Ein weiteres Thema der Senatssitzung stand schon in der Vorwoche auf der Tagesordnung, wurde dann aber verschoben. Es geht um die Finanzplanung des Landes Berlin für die Jahre 2020 bis 2024. Die ist schon deshalb deutlich komplizierter geworden, weil bedingt durch die Corona-Krise Steuereinnahmen in erheblichem Umfang eingebrochen sind und gleichzeitig Schulden in Milliardenumfang aufgenommen werden.

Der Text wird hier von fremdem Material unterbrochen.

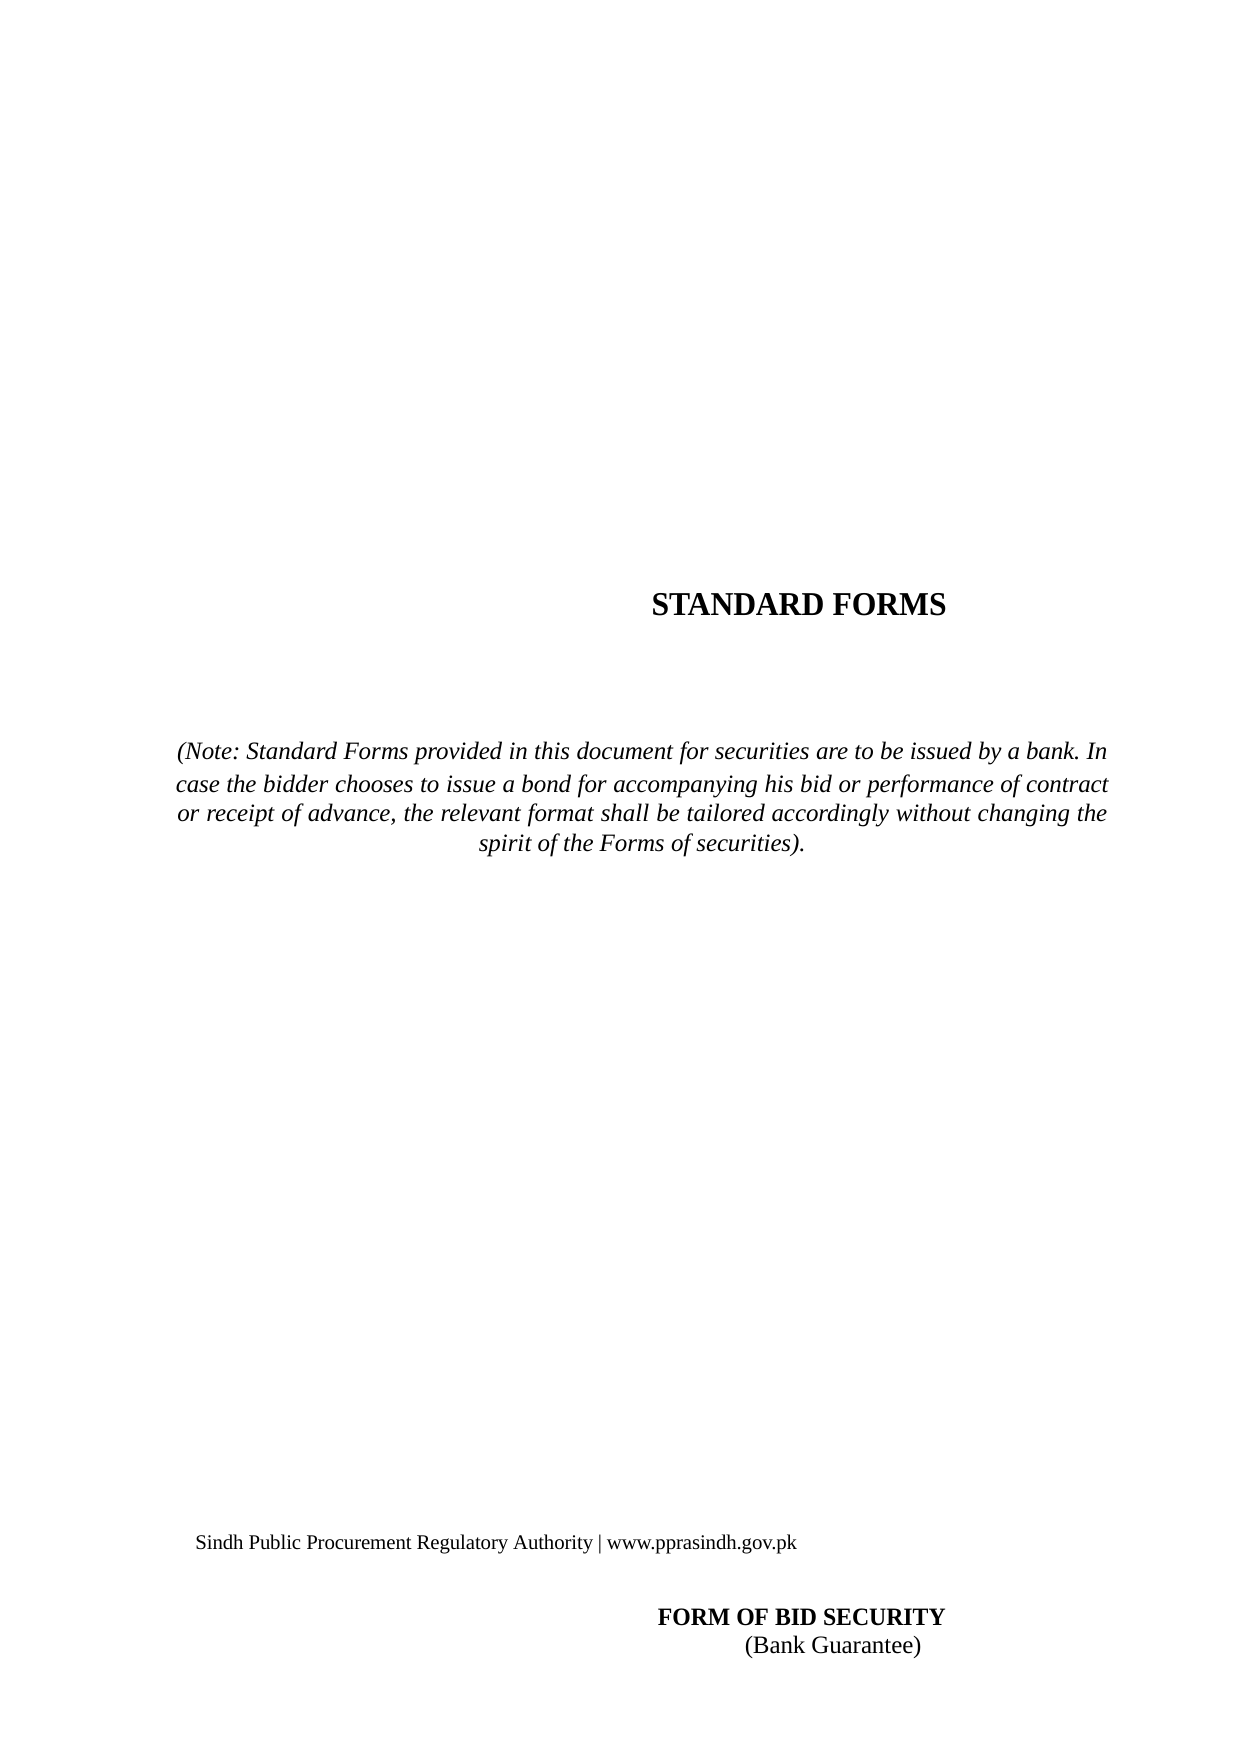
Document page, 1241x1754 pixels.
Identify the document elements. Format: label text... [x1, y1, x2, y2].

text (Note: Standard Forms provided in this document for securities are to be issued by a bank. In [150, 722, 1134, 768]
text Sindh Public Procurement Regulatory Authority | www.pprasindh.gov.pk 54 [150, 1535, 1134, 1556]
text case the bidder chooses to issue a bond for accompanying his bid or performance of contract [150, 768, 1134, 798]
text spirit of the Forms of securities). [150, 828, 1134, 857]
text or receipt of advance, the relevant format shall be tailored accordingly without changing the [150, 798, 1134, 828]
text FORM OF BID SECURITY [150, 1606, 1134, 1630]
text STANDARD FORMS [150, 592, 1134, 622]
text (Bank Guarantee) [150, 1630, 1134, 1659]
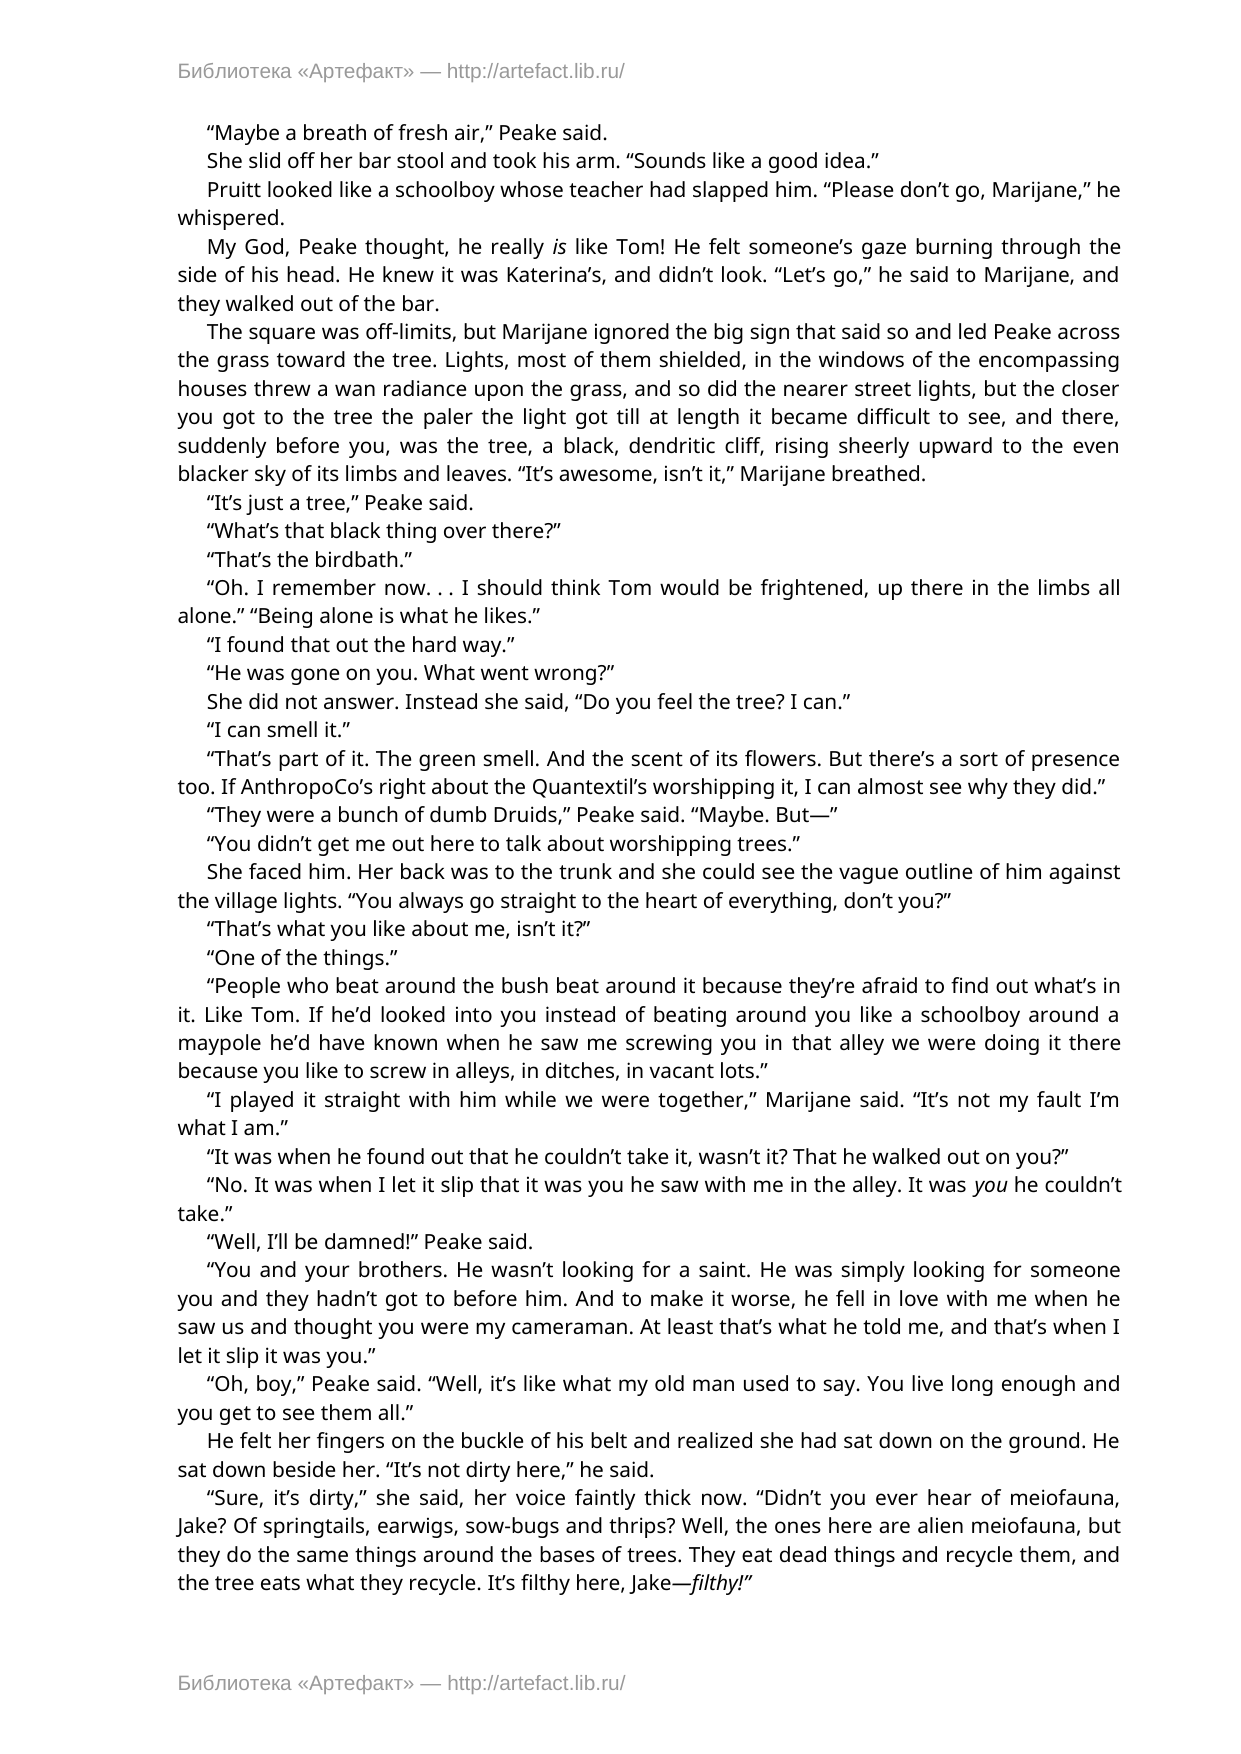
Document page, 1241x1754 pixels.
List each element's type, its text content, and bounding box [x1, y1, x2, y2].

Außerdem berät der Senat einer Sprecherin zufolge auch über die aktuelle Entwicklung bei den Infektionszahlen. Zum ersten Mal seit der Einführung des Ampelsystems zur Bewertung der Corona-Lage in Berlin steht der Sprung auf zweimal Gelb bevor. Bei den Fallzahlen pro 100 000 Einwohner in den vergangenen sieben Tagen zeigt sie bereits auf Gelb. Bei der Reproduktionszahl, kurz R-Wert, steht das nach Angaben der Gesundheitsverwaltung bevor.

Noch ein Thema soll die Gesamtstrategie Saubere Stadt sein. Dafür hat Wirtschaftssenatorin Ramona Pop (Grüne) ein Konzept erarbeitet, das am Dienstag beraten wird.